Scientific classification
- Kingdom: Animalia
- Phylum: Arthropoda
- Class: Insecta
- Order: Diptera
- Subsection: Acalyptratae
- Superfamily: Opomyzoidea
- Families: Agromyzidae -leaf miner flies; Anthomyzidae; Asteiidae; Aulacigastridae - sap flies; Clusiidae - lekking flies; Fergusoninidae; Marginidae; Neminidae; Neurochaetidae- upside-down flies; Odiniidae; Opomyzidae; Periscelididae; Teratomyzidae; Xenasteiidae;

= Opomyzoidea =

Superfamily of flies

The Opomyzoidea are a superfamily of flies.

== Biology ==
Opomyzoids show a range of lifestyles including mining plant leaves (many Agromyzidae), feeding in grass stems (Anthomyzidae and Opomyzidae), forming plant galls (Fergusonina), feeding on fungi (some Anthomyzidae and Asteiidae), feeding on sap flows of trees (some Aulacigastridae, Odiniidae and Periscelididae), living in galleries of wood-boring insects (Odiniidae) or in water-filled cavities of plants (phytotelmata; Aulacigastridae, Neurochaetidae and Periscelididae).
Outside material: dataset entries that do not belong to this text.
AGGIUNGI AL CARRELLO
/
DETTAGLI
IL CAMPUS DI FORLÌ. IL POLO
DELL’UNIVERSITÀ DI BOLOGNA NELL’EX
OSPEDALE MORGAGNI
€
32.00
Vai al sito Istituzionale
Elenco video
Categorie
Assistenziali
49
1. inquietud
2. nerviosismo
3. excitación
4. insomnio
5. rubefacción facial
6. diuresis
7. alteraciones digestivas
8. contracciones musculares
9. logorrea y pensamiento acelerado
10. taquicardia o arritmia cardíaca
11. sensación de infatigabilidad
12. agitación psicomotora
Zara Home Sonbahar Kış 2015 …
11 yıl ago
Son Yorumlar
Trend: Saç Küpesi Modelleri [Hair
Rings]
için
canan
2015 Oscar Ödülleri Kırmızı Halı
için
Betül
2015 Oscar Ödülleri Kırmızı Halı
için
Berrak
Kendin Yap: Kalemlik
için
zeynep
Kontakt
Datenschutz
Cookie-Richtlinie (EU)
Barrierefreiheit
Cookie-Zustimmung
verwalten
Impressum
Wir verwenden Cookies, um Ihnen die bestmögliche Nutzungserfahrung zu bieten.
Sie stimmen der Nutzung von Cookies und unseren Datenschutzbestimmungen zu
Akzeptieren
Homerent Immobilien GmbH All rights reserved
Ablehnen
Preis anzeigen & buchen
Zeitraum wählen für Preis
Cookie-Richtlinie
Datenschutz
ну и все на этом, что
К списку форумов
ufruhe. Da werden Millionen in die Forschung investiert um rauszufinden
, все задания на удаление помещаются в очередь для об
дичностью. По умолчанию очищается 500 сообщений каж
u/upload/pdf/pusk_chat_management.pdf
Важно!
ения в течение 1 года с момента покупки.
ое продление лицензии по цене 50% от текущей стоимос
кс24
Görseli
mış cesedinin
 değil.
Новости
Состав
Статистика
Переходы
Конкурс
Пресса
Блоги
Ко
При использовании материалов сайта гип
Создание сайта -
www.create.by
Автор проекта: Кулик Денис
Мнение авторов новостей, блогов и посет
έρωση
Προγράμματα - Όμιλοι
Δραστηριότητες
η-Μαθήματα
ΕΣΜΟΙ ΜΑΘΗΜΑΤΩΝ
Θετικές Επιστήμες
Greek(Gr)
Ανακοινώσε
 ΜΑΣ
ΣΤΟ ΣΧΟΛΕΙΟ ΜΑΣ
However, the biology of most opomyzoid families is poorly known.

== Phylogeny ==
The phylogeny of Opomyzoidea is controversial, with different authors assigning different families and different relationships among families. One study using molecular analysis concluded that the superfamily is not monophyletic.